- Sachidananda Murthy
Story Dated: Thursday, April 12, 2012 9:57 hrs IST
Though Prime Minister Manmohan Singh's wish to visit his birthplace in Pakistan is yet to be fulfilled, he has the satisfaction of helping two Presidents of Pakistan make a pilgrimage to the Dargah of Kwaja Moinuddin Chisti in Ajmer.
First it was Pervez Musharaff in 2005 and now it is Asif Ali Zardari. Musharaff had failed in his first attempt in 2001 when he made the famous peace seeking visit to India for talks with then Prime Minister Atal Behari Vajpayee.
Though everything was arranged in Ajmer, an angry Vajpayee delayed Musharaff's late night departure from Agra, and Musharaff overflew Ajmer. But five years later, Singh invited him to watch a cricket match and fulfill the pilgrimage.
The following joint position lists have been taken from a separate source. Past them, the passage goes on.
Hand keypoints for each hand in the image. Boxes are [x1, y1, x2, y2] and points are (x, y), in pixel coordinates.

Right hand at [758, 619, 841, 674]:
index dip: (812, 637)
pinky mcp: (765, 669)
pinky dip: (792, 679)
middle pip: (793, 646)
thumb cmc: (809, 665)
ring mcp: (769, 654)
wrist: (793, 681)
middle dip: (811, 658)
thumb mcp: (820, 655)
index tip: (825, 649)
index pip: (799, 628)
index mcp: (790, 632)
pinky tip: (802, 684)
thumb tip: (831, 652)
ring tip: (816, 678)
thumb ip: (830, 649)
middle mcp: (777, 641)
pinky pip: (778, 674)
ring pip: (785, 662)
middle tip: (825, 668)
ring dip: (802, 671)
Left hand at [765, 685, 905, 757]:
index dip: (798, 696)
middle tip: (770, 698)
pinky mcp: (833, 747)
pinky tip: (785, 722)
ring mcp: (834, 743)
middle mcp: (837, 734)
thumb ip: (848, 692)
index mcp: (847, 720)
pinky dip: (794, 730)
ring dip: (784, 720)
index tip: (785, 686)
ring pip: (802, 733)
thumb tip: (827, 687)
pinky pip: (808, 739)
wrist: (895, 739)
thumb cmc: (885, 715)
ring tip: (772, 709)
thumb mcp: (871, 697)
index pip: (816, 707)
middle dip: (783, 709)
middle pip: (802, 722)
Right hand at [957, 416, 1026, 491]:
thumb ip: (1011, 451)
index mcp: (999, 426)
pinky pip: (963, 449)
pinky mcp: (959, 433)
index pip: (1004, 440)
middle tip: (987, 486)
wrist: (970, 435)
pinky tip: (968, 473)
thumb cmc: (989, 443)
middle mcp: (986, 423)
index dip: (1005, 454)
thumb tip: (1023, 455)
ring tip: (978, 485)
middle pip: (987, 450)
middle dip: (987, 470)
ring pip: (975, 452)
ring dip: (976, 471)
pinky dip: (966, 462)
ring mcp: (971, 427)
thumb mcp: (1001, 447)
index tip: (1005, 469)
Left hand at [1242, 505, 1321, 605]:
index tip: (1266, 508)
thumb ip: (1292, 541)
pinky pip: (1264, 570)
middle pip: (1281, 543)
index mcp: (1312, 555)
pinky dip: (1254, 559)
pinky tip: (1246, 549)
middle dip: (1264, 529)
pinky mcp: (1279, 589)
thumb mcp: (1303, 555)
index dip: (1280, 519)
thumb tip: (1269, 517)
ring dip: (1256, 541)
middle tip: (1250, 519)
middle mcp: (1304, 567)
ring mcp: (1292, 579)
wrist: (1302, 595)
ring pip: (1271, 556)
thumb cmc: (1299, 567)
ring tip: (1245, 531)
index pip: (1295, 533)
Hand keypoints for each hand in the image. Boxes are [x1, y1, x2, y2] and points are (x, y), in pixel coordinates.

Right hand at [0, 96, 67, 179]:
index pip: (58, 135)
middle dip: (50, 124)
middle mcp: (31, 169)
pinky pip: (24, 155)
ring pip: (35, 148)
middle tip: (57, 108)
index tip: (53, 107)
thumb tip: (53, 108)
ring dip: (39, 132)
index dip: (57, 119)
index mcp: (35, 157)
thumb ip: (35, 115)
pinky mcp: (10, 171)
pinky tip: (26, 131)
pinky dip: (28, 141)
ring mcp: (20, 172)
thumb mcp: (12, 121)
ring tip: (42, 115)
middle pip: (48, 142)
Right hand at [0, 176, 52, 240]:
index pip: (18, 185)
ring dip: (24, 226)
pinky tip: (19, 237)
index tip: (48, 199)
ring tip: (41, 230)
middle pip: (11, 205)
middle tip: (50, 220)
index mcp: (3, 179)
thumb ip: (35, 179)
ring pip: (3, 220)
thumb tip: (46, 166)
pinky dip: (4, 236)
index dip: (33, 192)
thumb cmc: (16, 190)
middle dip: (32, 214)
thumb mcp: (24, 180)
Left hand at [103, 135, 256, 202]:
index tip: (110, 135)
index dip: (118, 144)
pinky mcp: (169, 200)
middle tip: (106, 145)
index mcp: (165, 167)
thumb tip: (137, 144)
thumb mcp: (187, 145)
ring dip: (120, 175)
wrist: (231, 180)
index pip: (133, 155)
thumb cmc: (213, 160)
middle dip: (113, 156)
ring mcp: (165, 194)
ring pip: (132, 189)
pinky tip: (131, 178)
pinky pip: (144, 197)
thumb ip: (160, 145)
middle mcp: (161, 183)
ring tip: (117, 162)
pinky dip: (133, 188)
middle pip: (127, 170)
For kings, presidents and prime ministers in south Asia, India is not just the big neighbour physically and politically, but it is also the pilgrimage destination. Some of them find it easy to make the pilgrimage at a time chosen by them, but if the bilateral relations are troubled, then the pilgrimage itself becomes a controversy.
Musharaff is not the only ruler from south Asia who had to await a positive relationship.
In recent years, Sri Lankan President Mahinda Rajapaksha wanted to use the pilgrim card to improve relations with India after crushing the Liberation Tigers of Tamil Eelam. Immediately after claiming victory, Rajapaksha sent a message to Manmohan Singh that he wanted to pray at Venkateshwara temple in Tirupati. He had hoped that Singh would not only say yes, but invite the island nation's President to New Delhi for quick talks.
But there was no immediate response. Even when permission came, Rajapaksha was told that he would not be a state guest, and there would be no political factor to his visit. His predecessors have regularly visited Buddhist and Hindu pilgrim sites in india, including Guruvayoor.
Same was the fate of Nepal's King Gyanendra, who had given encouragement to anti-Indian sentiments in the Himalayan kingdom. The king of Nepal regularly worships at the famous Vishwanath temple in Varanasi, and is given full temple honours. But Gyanendra's visit was postponed because he was seen as getting too close to China.
However when the anti India rhetoric came down, Gyanendra was allowed to travel the short distance from Kathmandu to Varanasi. His elder brother Birendra, who was asssassinated with his family members,was a regular worshipper at Varanasi, but he too was cold shouldered on occasion.
Last October, Myanmar President U Thien Sein , who is a buddhist, visited india, and spent time at Bodh Gaya and Kushinagar, holy places for Buddhists round the world. Yet, Sien, who was the military dictator before he gave up the uniform to become civilian president, was not allowed to come on a pilgrimage, as Myanmar was seen as harbouring militant groups from north eastern states of India.
Tailpiece: Barack Obama was keen to visit a place of worship in India, during his state visit two years ago. The American embassy in India suggested the Golden Temple in Amritsar. After all the preparations were made, the White House dropped the plan. Though the White House said it never confirmed the programme, the speculation was that Obama did not want to cover his head.